Tuesday, December 27, 2005

Sowell on a Roll

Thomas Sowell has a great column today in Townhall.
In the column "Cheap Politicians", he says that we get what we pay for. What we're getting,especially these days, ain't a whole lot:

I don't make a million dollars a year but I think every member of Congress should be paid at least that much. It's not because those turkeys in Washington deserve it. It's because we deserve a lot better people than we have in Congress.

The cost of paying every member of Congress a million dollars a year is absolutely trivial compared to the vast amounts of the taxpayers' money wasted by cheap politicians doing things to get themselves re-elected. You could pay every member of Congress a million dollars a year for a century for less money than it costs to run the Department of Agriculture for one year.

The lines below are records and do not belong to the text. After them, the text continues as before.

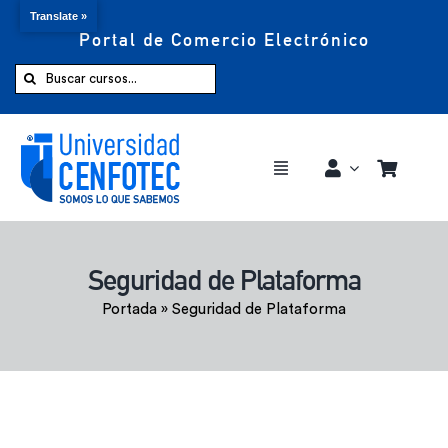
Translate »
Portal de Comercio Electrónico
Saltar
al
Buscar:
contenido
Toggle
Navigation
Comprar ahora
Seguridad de Plataforma
Inicio
Portada
»
Seguridad de Plataforma
Cursos
CENFOTEC 360°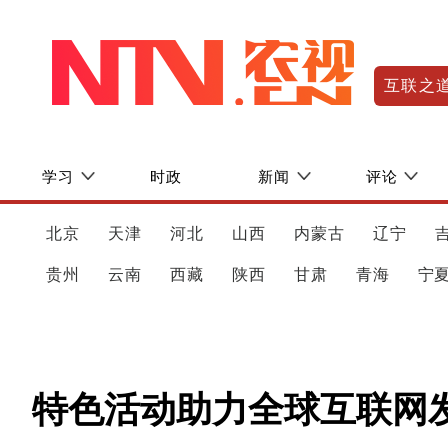
互联之
学习
时政
新闻
评论
北京
天津
河北
山西
内蒙古
辽宁
贵州
云南
西藏
陕西
甘肃
青海
宁
特色活动助力全球互联网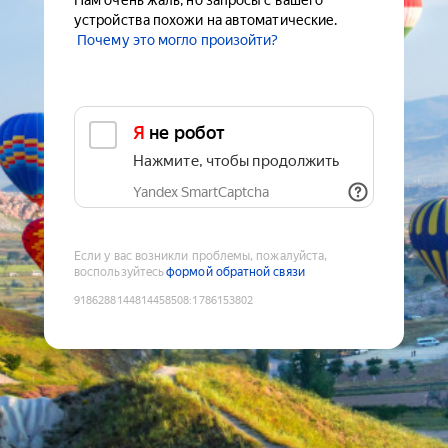
Нам очень жаль, но запросы с вашего
устройства похожи на автоматические.
Почему это могло произойти?
Я не робот
Нажмите, чтобы продолжить
Yandex SmartCaptcha
Если у вас возникли проблемы, пожалуйста,
воспользуйтесь
формой обратной связи
9186288144814458508
:
1786153802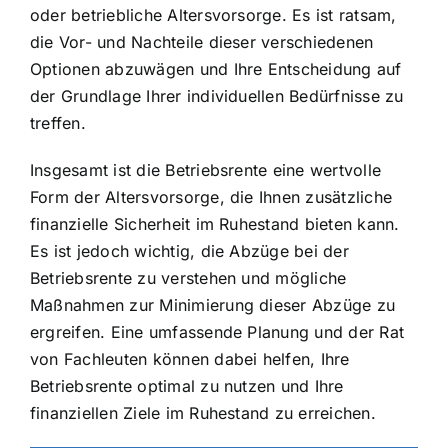
oder betriebliche Altersvorsorge. Es ist ratsam,
die Vor- und Nachteile dieser verschiedenen
Optionen abzuwägen und Ihre Entscheidung auf
der Grundlage Ihrer individuellen Bedürfnisse zu
treffen.
Insgesamt ist die Betriebsrente eine wertvolle
Form der Altersvorsorge, die Ihnen zusätzliche
finanzielle Sicherheit im Ruhestand bieten kann.
Es ist jedoch wichtig, die Abzüge bei der
Betriebsrente zu verstehen und mögliche
Maßnahmen zur Minimierung dieser Abzüge zu
ergreifen. Eine umfassende Planung und der Rat
von Fachleuten können dabei helfen, Ihre
Betriebsrente optimal zu nutzen und Ihre
finanziellen Ziele im Ruhestand zu erreichen.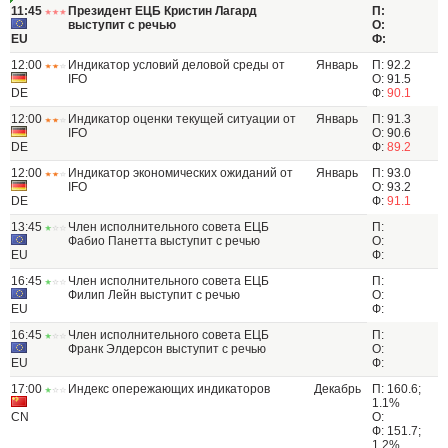
11:45
Президент ЕЦБ Кристин Лагард
П:
выступит с речью
О:
EU
Ф:
12:00
Индикатор условий деловой среды от
Январь
П: 92.2
IFO
О: 91.5
DE
Ф:
90.1
12:00
Индикатор оценки текущей ситуации от
Январь
П: 91.3
IFO
О: 90.6
DE
Ф:
89.2
12:00
Индикатор экономических ожиданий от
Январь
П: 93.0
IFO
О: 93.2
DE
Ф:
91.1
13:45
Член исполнительного совета ЕЦБ
П:
Фабио Панетта выступит с речью
О:
EU
Ф:
16:45
Член исполнительного совета ЕЦБ
П:
Филип Лейн выступит с речью
О:
EU
Ф:
16:45
Член исполнительного совета ЕЦБ
П:
Франк Элдерсон выступит с речью
О:
EU
Ф:
17:00
Индекс опережающих индикаторов
Декабрь
П: 160.6;
1.1%
CN
О:
Ф: 151.7;
1.2%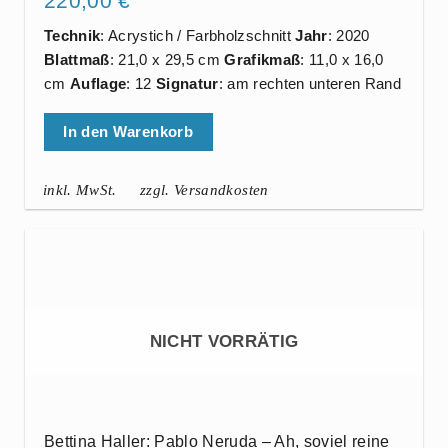
220,00
€
Technik
: Acrystich / Farbholzschnitt
Jahr
: 2020
Blattmaß
: 21,0 x 29,5 cm
Grafikmaß
: 11,0 x 16,0
cm
Auflage
: 12
Signatur
: am rechten unteren Rand
In den Warenkorb
inkl. MwSt.
zzgl. Versandkosten
NICHT VORRÄTIG
Bettina Haller: Pablo Neruda – Ah, soviel reine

There is no point complaining about the ineptness, deception or corruption of government while refusing to do anything to change the incentives and constraints which lead to ineptness, deception and corruption.

You are not going to get the most highly skilled or intelligent people in the country, people with real-world experience, while offering them one-tenth or less of what such people can earn in the private sector.


Sowell points out what most of us have known for a long time: The primary goal of any politician is to get re-elected, even if it means draining the federal treasury dry in order to do it:

How many people in the top layer of their respective professions are going to sacrifice the future of their families -- the ability to give their children the best education, the ability to have something to fall back on in case of illness or tragedy, the ability to retire in comfort and with peace of mind -- in order to go into politics?

A few people here and there may be willing to make such sacrifices for the good of the country but, by and large, you get what you pay for. What we are getting as cheap politicians are often a disgrace -- and enormously costly as reckless spenders of the taxpayers' money in order to keep themselves getting re-elected.

Whatever the problems faced by the country, the number one priority of elected officials is to get re-elected. Nothing does that better than handing out money from the public treasury. Cheap politicians are expensive politicians, currently costing the taxpayers more than a trillion dollars a year.

If you have trouble visualizing what a trillion is, just remember that a trillion seconds ago, no one on this planet could read or write. A trillion seconds is thousands of years. That's the kind of money our cheap politicians are spending in order to keep getting re-elected.

Has it always been this way? Not exactly:

George Washington, who took pride in his self-control, lost his temper completely when someone told him that a decision he was going to make could cost him re-election as President. He blew up at the suggestion that he wanted to be President, rather than serving as a duty when he would rather be back home.

What we really need in Washington are folks who don't want the job, have absolutely no desire to be re-elected, and will serve only out of a sense of duty.

Brilliant!

Update: Betsy Newmark doesn't find the idea to be nearly as brilliant as I do. She makes the point that additional money won't necessarily lead to a better candidate and may make the candidates more desperate to be re-elected. I agree that if we don't get better candidates, the problems will get worse, not better. The scenario only works if the status quo is changed.